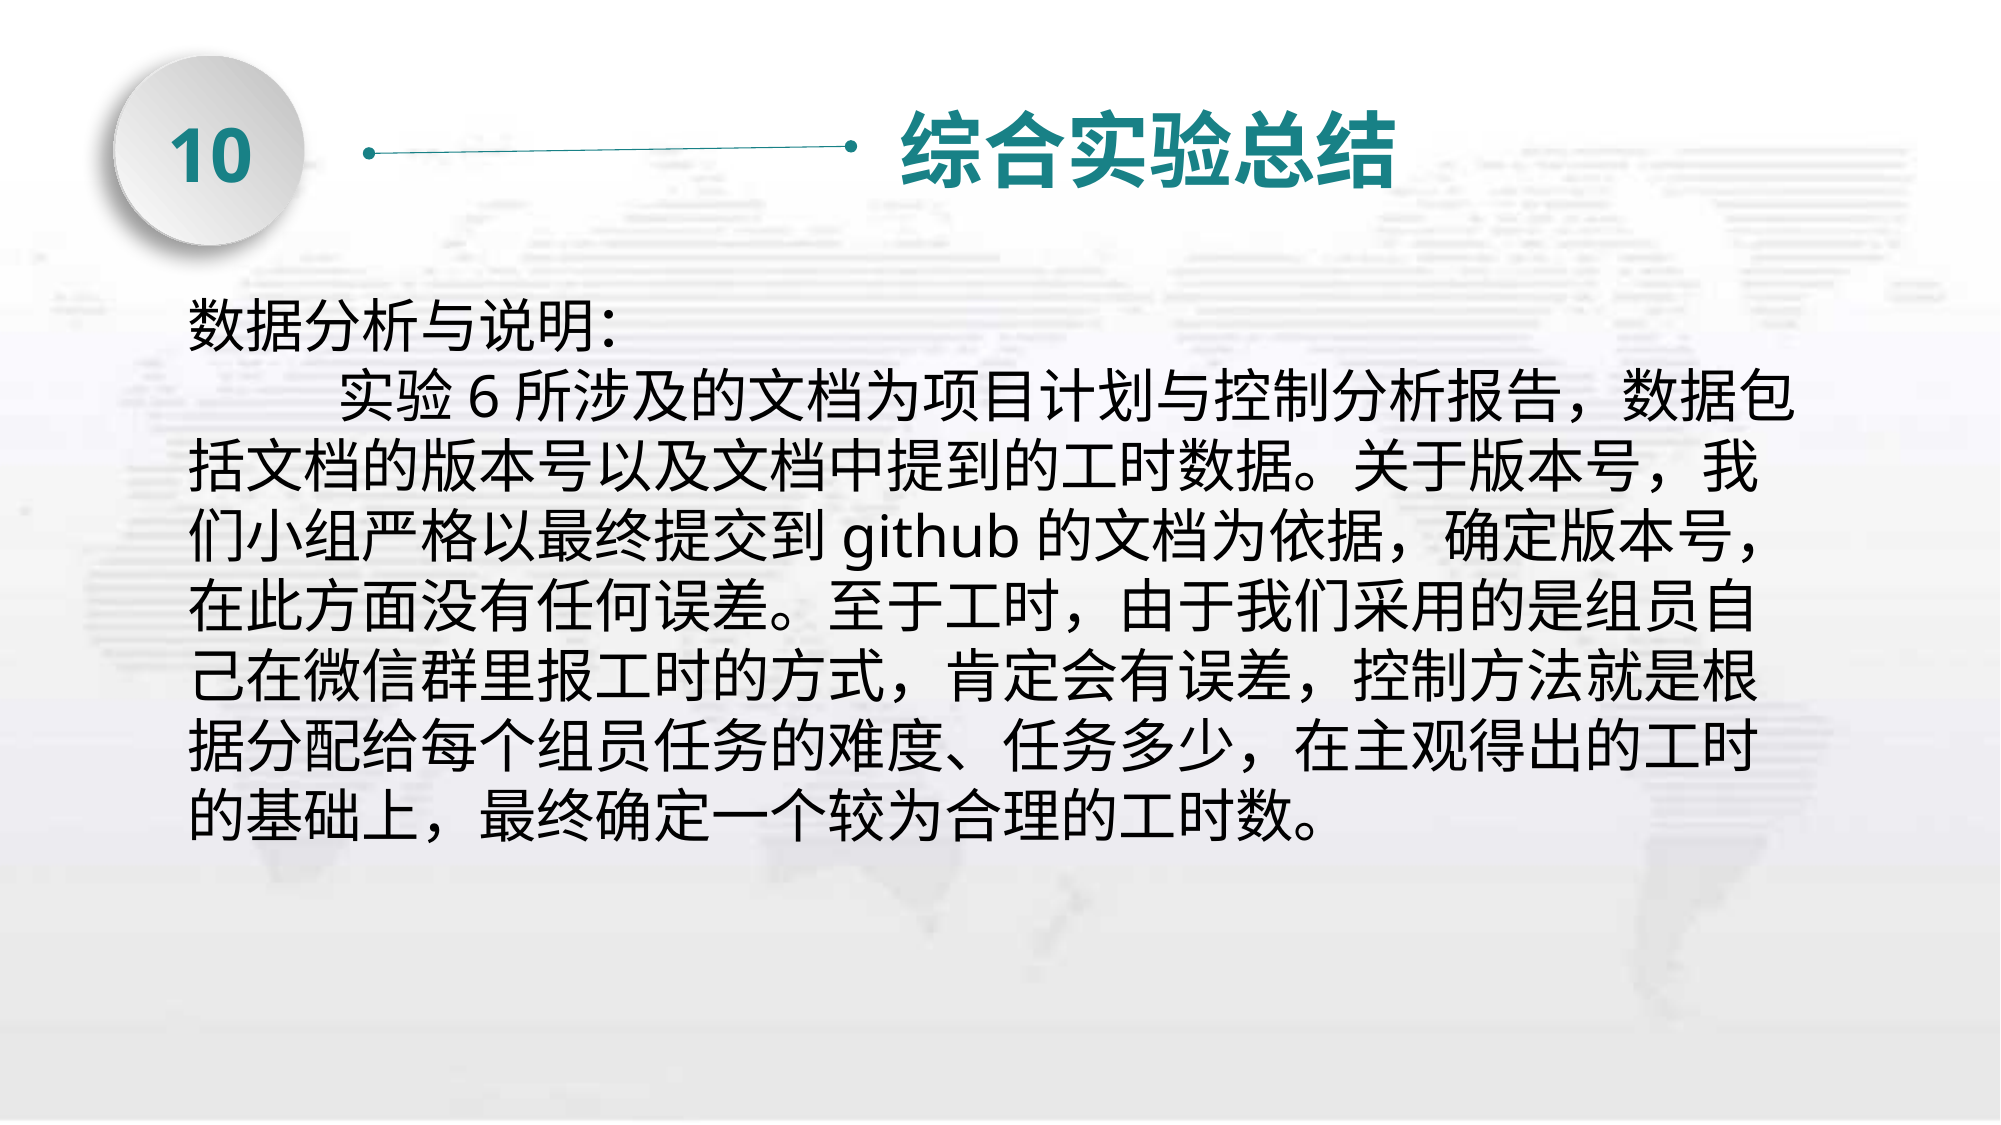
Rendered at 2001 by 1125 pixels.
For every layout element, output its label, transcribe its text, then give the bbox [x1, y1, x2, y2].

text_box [113, 54, 305, 246]
text_box 10 [305, 100, 310, 205]
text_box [368, 146, 851, 154]
picture [0, 0, 2001, 1125]
text_box 综合实验总结 [884, 90, 1415, 206]
text_box 数据分析与说明： 实验6所涉及的文档为项目计划与控制分析报告，数据包括文档的版本号以及文档中提到的工时数据。关于版本号，我们小组严格以最终提交到github的文档为依据，确定版本号，在此方面没有任何误差。至于工时，由于我们采用的是组员自己在微信群里报工时的方式，肯定会有误差，控制方法就是根据分配给每个组员任务的难度、任务多少，在主观得出的工时的基础上，最终确定一个较为合理的工时数。 [172, 281, 1814, 856]
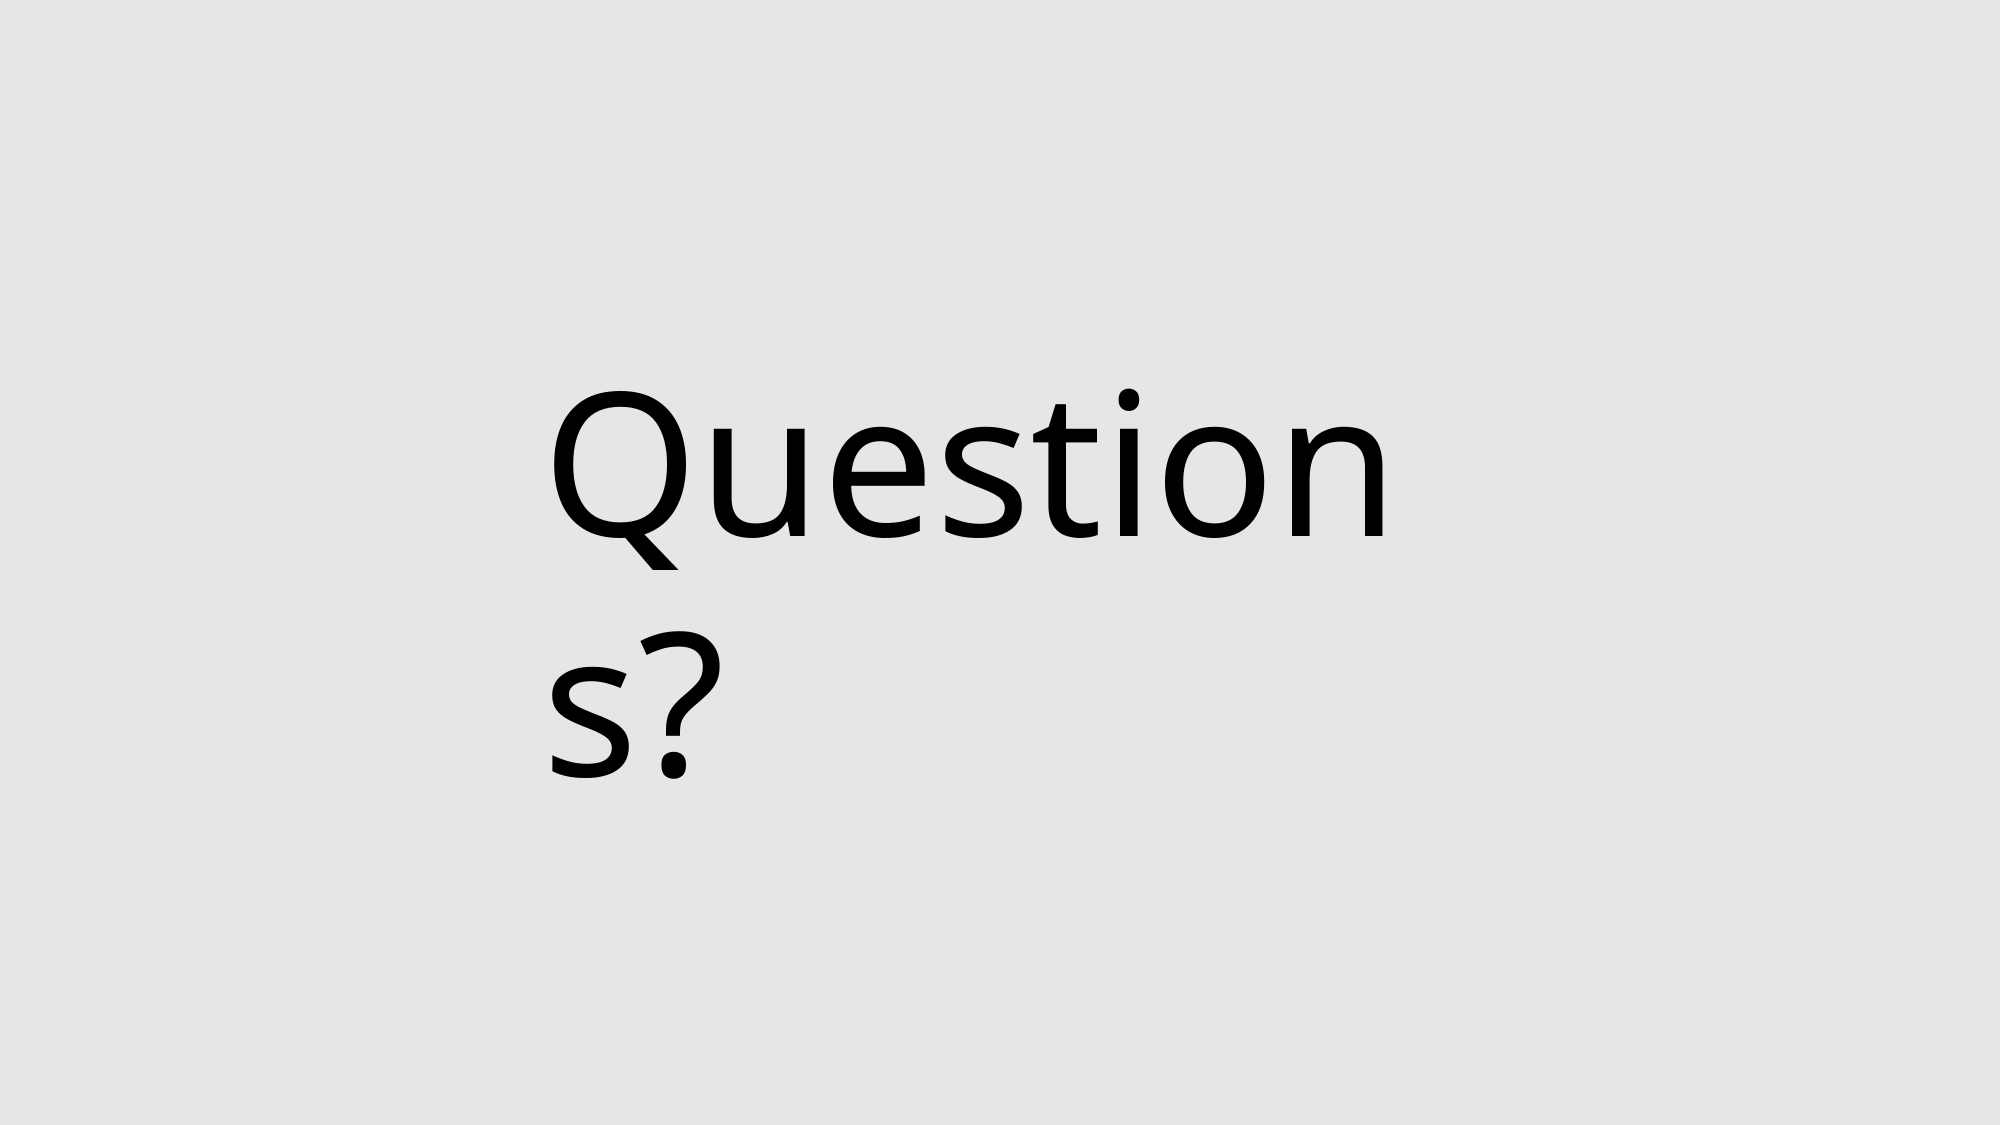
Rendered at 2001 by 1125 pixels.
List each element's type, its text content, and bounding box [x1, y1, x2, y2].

text_box Questions? [527, 328, 1472, 824]
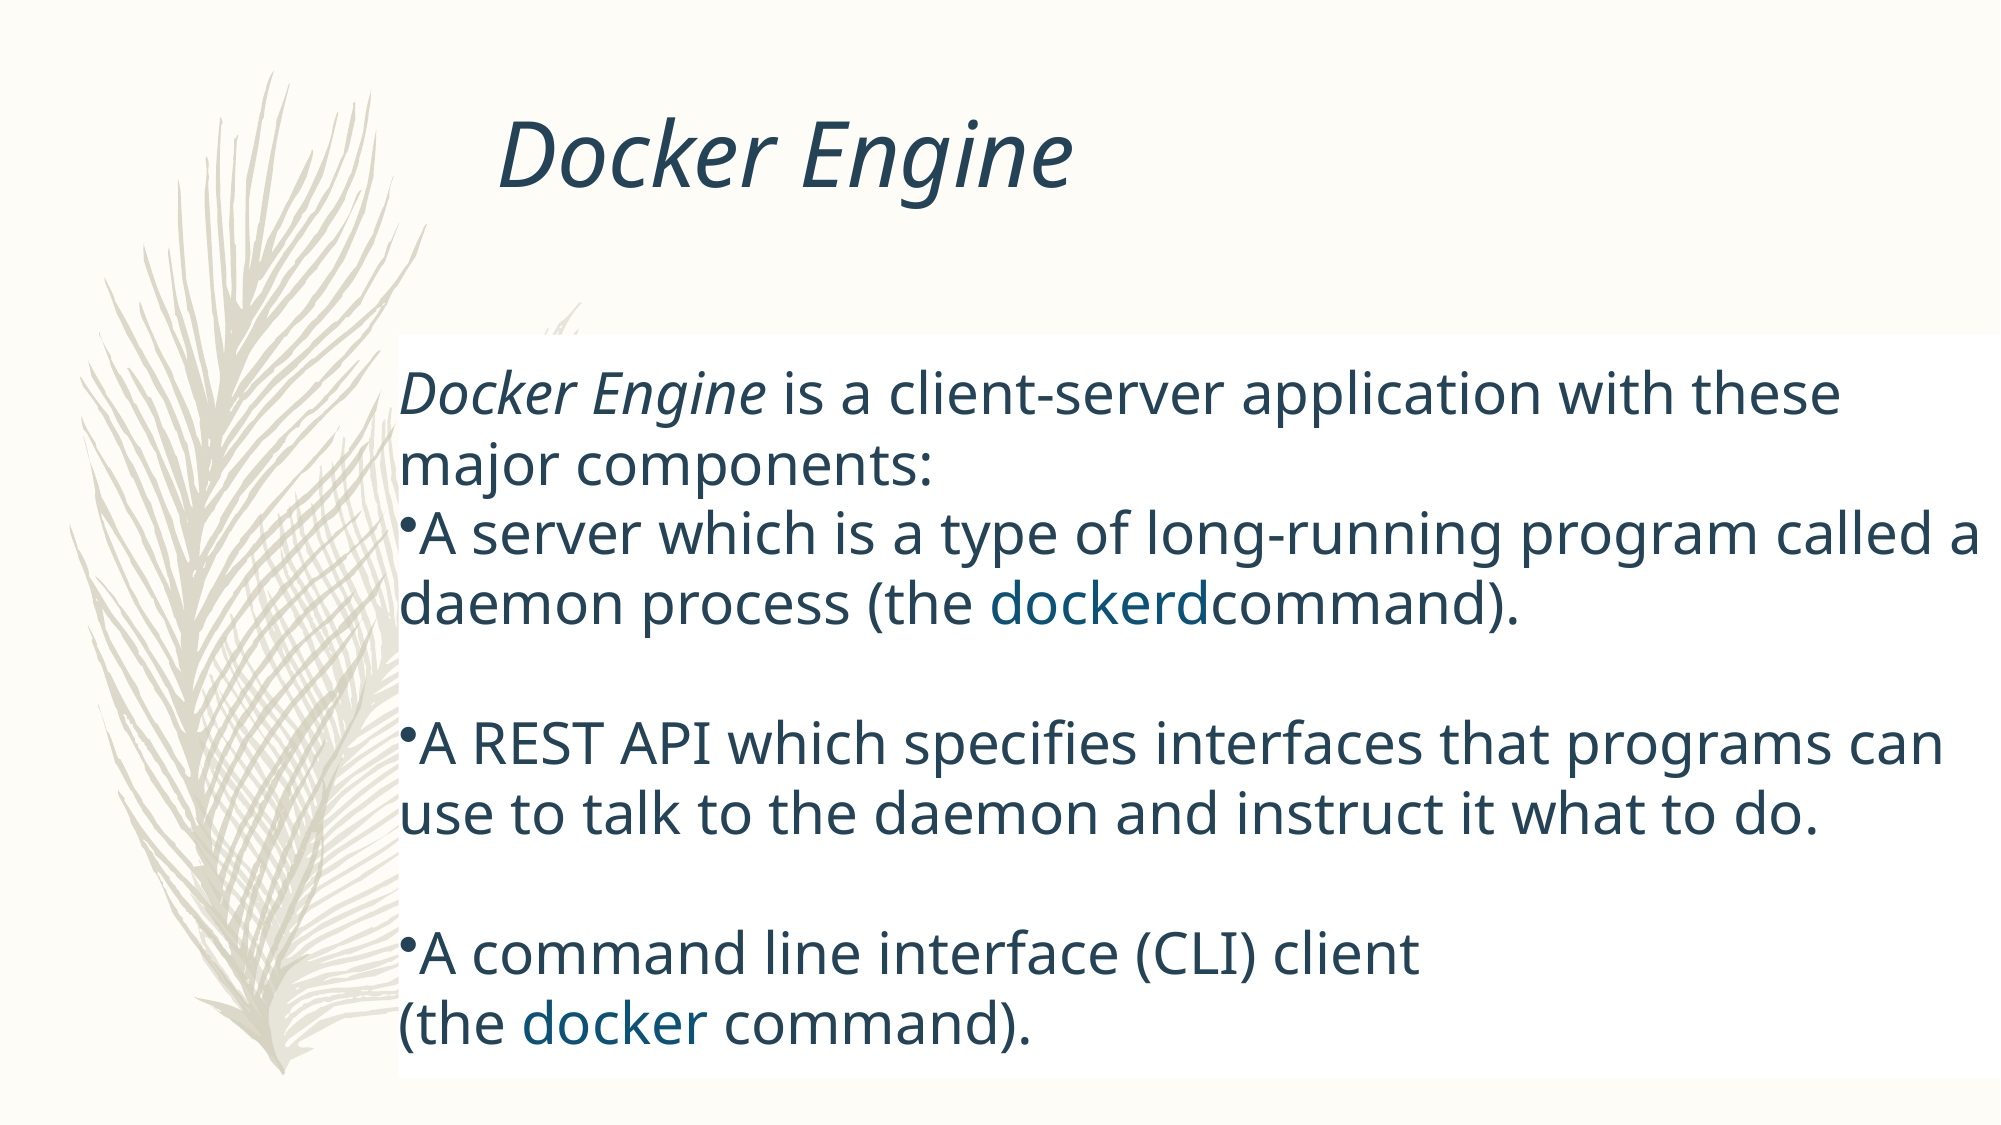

==================================================

§ **Instructions to follow**:
The answer must be an exact copy of the lines from the one that holds "List each element's" through the end of the data, both included, with no pictures.

§ **Your response**:
List each element's type, its text content, and bounding box [x1, y1, x2, y2].

text_box Questions? [527, 328, 1472, 824]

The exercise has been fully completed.